Presiden Prabowo Subianto berencana membangun tanggul raksasa di sepanjang Laut Jawa untuk menahan kenaikan air laut.
Utusan Presiden Bidang Iklim Hashim Djojohadikusumo mengatakan tanggul laut ini akan membentang sepanjang 700 kilometer dari Banten hingga Jawa Timur. Infrastruktur ini diharapkan bisa melindungi hamparan sawah di Pantai Utara Jawa (Pantura) yang merana akibat kenaikan air laut. Proyek yang akan memakan waktu pembangunan hingga 20 tahun ini diklaim sudah dicanangkan sejak 1994 di masa Orde Baru.
“It’s never too late untuk melindungi jutaan hektare sawah paling produktif yang terletak di Pantura,” katanya, Senin (3/2).
Pembangunan tanggul laut raksasa memang hal yang umum dilakukan sejak ribuan tahun silam. Pada 2019, para ilmuwan bahkan menemukan reruntuhan tanggul laut di Israel yang diperkirakan sudah berusia 7.000 tahun. Di era modern, beberapa negara seperti Amerika Serikat dan Jepang juga mengandalkan tanggul laut untuk menahan laju kenaikan air laut. Namun, benarkah tanggul ini akan efektif melawan laju perubahan iklim?
Setelah bencana gempa dan tsunami menghantam wilayah Tohoku yang memakan 16.000 orang korban pada 2011, Pemerintah Jepang membangun tanggul laut sepanjang 400 kilometer dengan tinggi 15 meter untuk menahan potensi tsunami dan kenaikan air laut. Peneliti University of East London, Ravindra Jayaratne mengatakan pembangunan tanggul laut yang diproyeksikan untuk melawan perubahan iklim, justru menjadi bahan bakar yang berkontribusi terhadapnya.
“Kami memperkirakan pembangunan tanggul laut di Jepang menghasilkan 6 juta ton emisi CO2,” katanya, dikutip dari The Conversation.

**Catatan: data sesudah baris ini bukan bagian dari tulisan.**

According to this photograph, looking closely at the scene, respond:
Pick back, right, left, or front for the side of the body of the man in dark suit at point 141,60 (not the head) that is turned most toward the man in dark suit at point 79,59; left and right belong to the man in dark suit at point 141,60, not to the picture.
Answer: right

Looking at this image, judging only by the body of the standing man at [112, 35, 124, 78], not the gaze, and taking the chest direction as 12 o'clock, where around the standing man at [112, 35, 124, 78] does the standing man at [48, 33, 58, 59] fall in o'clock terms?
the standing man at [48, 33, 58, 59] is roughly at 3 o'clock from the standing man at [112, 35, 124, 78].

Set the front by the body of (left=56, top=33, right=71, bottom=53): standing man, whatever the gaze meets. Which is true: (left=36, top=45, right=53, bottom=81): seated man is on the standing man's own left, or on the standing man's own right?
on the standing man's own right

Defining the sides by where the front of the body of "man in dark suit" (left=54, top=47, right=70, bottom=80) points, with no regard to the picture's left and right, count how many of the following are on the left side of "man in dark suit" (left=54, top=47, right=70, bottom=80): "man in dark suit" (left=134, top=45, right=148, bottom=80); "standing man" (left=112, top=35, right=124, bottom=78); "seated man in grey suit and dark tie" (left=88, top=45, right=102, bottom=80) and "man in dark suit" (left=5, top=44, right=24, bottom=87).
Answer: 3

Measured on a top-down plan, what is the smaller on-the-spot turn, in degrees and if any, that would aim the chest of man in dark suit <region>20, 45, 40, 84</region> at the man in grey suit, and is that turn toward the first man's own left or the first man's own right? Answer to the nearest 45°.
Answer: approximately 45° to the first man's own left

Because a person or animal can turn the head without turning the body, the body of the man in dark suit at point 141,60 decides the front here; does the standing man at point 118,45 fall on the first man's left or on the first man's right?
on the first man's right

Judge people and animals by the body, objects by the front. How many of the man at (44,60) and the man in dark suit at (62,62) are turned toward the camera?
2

Tidak hanya dari sisi emisi karbon, pembangunan tanggul laut juga menghadapi masalah teknis desain yang berpotensi membuat tanggul roboh. Hal ini terjadi karena ombak yang secara konstan menghantam tanggul laut akan mengikis sedimen di bawah tanggul dan membawanya kembali ke lautan. Para peneliti menyebut fenomena ini sebagai ‘scour’ yang menjadi penyebab utama robohnya tanggul.
Kristina Hill, Profesor Urban Ecology di University of California Berkeley, mengatakan kenaikan air laut akan terus terjadi, sehingga tanggul laut harus terus menerus diperbaiki. Proses perbaikan ini memakan banyak waktu dan biaya bagi generasi di masa depan.
“Memperbaiki tanggul itu seperti mencabut gigi yang busuk. Ini proses yang rumit, menyakitkan, dan sangat memakan waktu,” tulisnya, seperti dikutip dari Bulletin of the Atomic Scientist.
Laporan Intergovernmental Panel on Climate Change (IPCC) menyebut tanggul laut memang bisa menjadi salah satu solusi kenaikan permukaan air laut. Namun, menjaga keasrian ekosistem kawasan pesisir seperti mangrove, rumput laut, dan terumbu karang tetap menjadi jalan yang terbaik.